» **PROBLEM**
Extract each line from the entries below that has the string "Jewish" in it.
(RECORD EXTRACTS)
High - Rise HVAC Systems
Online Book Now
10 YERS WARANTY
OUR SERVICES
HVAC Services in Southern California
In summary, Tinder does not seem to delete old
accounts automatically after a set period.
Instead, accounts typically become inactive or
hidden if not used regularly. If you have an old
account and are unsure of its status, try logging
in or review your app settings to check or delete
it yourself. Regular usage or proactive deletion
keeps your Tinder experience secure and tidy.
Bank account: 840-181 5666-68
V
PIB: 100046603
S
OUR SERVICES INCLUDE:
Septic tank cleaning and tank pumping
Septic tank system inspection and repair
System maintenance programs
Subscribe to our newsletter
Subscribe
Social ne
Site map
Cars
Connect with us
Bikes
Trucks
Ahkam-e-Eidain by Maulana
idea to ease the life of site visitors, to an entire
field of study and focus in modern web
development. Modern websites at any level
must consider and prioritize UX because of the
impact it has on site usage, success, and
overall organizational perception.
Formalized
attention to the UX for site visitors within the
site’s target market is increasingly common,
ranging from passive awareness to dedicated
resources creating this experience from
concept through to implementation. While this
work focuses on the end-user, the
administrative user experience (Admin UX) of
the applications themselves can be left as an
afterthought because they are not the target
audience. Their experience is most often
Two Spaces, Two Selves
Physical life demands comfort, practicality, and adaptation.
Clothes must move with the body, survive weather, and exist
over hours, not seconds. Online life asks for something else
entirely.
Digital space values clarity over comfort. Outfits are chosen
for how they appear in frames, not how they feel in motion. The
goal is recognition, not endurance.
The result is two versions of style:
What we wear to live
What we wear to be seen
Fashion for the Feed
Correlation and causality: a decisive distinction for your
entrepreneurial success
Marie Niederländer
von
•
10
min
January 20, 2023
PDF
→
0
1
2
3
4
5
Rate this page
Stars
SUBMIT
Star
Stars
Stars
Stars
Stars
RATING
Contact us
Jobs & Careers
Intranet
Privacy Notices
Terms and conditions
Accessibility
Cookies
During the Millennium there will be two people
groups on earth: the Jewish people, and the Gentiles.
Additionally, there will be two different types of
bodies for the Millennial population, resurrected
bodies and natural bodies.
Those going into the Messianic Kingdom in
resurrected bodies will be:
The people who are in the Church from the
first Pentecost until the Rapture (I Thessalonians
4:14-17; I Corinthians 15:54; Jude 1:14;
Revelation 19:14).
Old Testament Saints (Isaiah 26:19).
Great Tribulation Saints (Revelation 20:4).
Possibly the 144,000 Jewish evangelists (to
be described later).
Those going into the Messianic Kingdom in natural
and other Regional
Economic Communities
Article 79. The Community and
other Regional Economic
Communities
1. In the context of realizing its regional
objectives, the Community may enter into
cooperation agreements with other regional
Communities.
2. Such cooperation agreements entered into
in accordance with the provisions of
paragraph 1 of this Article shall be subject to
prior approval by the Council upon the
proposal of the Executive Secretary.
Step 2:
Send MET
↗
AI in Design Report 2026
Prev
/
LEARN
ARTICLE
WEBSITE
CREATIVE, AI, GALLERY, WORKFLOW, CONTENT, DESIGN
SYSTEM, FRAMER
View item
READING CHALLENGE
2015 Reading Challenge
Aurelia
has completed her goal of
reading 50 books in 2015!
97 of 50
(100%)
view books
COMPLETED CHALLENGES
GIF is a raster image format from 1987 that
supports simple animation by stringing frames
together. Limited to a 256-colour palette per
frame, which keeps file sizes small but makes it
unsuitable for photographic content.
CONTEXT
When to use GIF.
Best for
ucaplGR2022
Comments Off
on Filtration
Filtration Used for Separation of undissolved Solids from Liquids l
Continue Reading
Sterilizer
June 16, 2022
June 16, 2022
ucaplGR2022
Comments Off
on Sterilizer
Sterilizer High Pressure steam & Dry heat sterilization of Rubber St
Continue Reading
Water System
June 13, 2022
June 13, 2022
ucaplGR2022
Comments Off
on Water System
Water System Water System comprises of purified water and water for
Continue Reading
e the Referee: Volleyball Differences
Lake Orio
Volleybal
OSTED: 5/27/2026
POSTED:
(End RECORD EXTRACTS)
» **FINAL ANSWER**
groups on earth: the Jewish people, and the Gentiles.
Possibly the 144,000 Jewish evangelists (to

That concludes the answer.